Your answer should restate each line of the data below word for word.

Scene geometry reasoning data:
────────────────────────────────────────

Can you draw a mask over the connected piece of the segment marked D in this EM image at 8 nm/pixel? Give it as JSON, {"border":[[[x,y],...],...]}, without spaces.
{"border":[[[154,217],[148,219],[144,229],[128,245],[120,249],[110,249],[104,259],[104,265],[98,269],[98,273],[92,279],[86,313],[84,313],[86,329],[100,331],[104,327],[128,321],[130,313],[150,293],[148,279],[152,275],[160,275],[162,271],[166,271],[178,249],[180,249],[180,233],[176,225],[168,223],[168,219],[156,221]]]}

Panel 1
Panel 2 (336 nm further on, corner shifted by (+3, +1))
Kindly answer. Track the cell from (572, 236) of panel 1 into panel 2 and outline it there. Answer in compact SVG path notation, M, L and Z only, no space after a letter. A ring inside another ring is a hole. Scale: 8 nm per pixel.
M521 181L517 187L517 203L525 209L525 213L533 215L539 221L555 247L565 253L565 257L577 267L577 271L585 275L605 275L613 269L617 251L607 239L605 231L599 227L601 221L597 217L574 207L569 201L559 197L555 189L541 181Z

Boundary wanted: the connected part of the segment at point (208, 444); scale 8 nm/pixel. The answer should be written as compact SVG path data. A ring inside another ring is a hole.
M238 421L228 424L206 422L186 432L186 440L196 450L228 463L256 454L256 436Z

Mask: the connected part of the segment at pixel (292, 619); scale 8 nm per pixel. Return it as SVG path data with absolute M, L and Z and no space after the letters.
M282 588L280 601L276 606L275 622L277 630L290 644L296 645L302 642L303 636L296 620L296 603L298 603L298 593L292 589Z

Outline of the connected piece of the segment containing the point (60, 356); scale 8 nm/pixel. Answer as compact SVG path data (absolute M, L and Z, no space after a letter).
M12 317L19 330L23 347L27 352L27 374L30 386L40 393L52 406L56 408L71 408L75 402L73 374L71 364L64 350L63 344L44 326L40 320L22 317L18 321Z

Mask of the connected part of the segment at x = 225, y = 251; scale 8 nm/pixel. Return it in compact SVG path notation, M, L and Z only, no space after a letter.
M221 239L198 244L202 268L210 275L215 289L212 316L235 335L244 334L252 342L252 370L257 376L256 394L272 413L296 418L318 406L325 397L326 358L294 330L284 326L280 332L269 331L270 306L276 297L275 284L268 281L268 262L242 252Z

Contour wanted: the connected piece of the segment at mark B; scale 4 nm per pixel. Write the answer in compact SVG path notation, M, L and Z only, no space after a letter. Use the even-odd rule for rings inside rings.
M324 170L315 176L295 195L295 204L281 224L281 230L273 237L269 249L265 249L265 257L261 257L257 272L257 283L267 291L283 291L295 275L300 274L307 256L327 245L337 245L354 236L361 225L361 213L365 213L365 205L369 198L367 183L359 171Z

────────────────────────────────────────

> **ANSWER BOX**
Can you draw a mask over the connected piece of the segment marked D in this EM image at 8 nm/pixel? Give it as JSON, {"border":[[[x,y],...],...]}, without spaces.
{"border":[[[154,217],[148,219],[144,229],[128,245],[120,249],[110,249],[104,259],[104,265],[98,269],[98,273],[92,279],[86,313],[84,313],[86,329],[100,331],[104,327],[128,321],[130,313],[150,293],[148,279],[152,275],[160,275],[162,271],[166,271],[178,249],[180,249],[180,233],[176,225],[168,223],[168,219],[156,221]]]}

Panel 1
Panel 2 (336 nm further on, corner shifted by (+3, +1))
Kindly answer. Track the cell from (572, 236) of panel 1 into panel 2 and outline it there. Answer in compact SVG path notation, M, L and Z only, no space after a letter. A ring inside another ring is a hole. Scale: 8 nm per pixel.
M521 181L517 187L517 203L525 209L525 213L533 215L539 221L555 247L565 253L565 257L577 267L577 271L585 275L605 275L613 269L617 251L607 239L605 231L599 227L601 221L597 217L574 207L569 201L559 197L555 189L541 181Z

Boundary wanted: the connected part of the segment at point (208, 444); scale 8 nm/pixel. The answer should be written as compact SVG path data. A ring inside another ring is a hole.
M238 421L228 424L206 422L186 432L186 440L196 450L228 463L256 454L256 436Z

Mask: the connected part of the segment at pixel (292, 619); scale 8 nm per pixel. Return it as SVG path data with absolute M, L and Z and no space after the letters.
M282 588L280 601L276 606L275 622L277 630L290 644L296 645L302 642L303 636L296 620L296 603L298 603L298 593L292 589Z

Outline of the connected piece of the segment containing the point (60, 356); scale 8 nm/pixel. Answer as compact SVG path data (absolute M, L and Z, no space after a letter).
M12 317L19 330L23 347L27 352L27 374L30 386L40 393L52 406L56 408L71 408L75 402L73 374L71 364L64 350L63 344L44 326L40 320L22 317L18 321Z

Mask of the connected part of the segment at x = 225, y = 251; scale 8 nm/pixel. Return it in compact SVG path notation, M, L and Z only, no space after a letter.
M221 239L198 244L202 268L210 275L215 289L212 316L235 335L244 334L252 342L252 370L257 376L256 394L272 413L296 418L318 406L325 397L326 358L294 330L284 326L280 332L269 331L270 306L276 297L275 284L268 281L268 262L242 252Z

Contour wanted: the connected piece of the segment at mark B; scale 4 nm per pixel. Write the answer in compact SVG path notation, M, L and Z only, no space after a letter. Use the even-odd rule for rings inside rings.
M324 170L315 176L295 195L295 204L281 224L281 230L273 237L269 249L265 249L265 257L261 257L257 272L257 283L267 291L283 291L295 275L300 274L307 256L327 245L337 245L354 236L361 225L361 213L365 213L365 205L369 198L367 183L359 171Z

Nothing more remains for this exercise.